REQUIRED ACTION
Look through the material below. Return exactly the lines from the one with "ÚSTNÍ HYGIENA: JAK SPRÁVNĚ" through the one with "pravděpodobně jste zapomněli", both included.

RECORDS TO USE

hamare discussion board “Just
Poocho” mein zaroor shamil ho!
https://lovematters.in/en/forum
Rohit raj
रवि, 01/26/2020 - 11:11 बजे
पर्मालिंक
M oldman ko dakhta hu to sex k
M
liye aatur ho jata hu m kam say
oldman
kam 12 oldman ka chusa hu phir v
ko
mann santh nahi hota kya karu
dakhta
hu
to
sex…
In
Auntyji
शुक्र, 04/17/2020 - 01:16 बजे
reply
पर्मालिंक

...

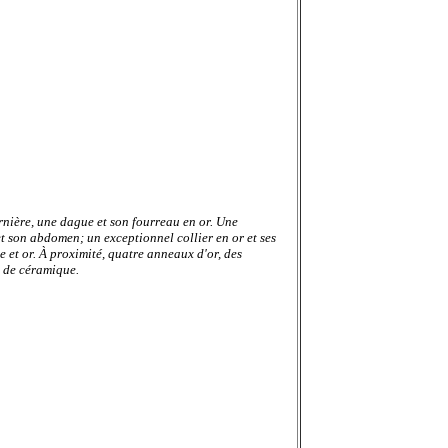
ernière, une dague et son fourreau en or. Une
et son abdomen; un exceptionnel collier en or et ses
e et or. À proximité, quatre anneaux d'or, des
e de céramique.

---

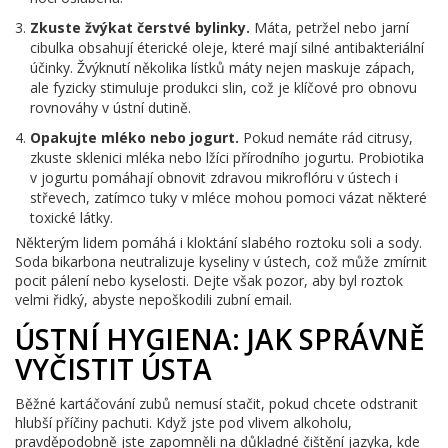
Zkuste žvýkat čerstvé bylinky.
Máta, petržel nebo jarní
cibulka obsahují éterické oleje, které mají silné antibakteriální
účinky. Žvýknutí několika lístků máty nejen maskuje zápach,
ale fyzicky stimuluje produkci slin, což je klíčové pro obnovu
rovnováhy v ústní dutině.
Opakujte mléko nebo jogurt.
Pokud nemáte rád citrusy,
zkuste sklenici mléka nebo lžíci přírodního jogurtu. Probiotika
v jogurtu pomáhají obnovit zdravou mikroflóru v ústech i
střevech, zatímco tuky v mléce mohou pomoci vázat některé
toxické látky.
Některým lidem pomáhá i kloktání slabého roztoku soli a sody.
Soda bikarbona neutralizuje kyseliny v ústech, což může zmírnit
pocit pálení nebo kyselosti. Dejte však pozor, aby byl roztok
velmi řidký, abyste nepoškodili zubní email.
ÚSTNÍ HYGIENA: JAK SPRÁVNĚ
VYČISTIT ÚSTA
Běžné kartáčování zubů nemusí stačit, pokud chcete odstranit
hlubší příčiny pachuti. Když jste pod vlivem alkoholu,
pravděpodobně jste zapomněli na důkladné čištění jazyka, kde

PROBLEM SOLUTION
ÚSTNÍ HYGIENA: JAK SPRÁVNĚ
VYČISTIT ÚSTA
Běžné kartáčování zubů nemusí stačit, pokud chcete odstranit
hlubší příčiny pachuti. Když jste pod vlivem alkoholu,
pravděpodobně jste zapomněli na důkladné čištění jazyka, kde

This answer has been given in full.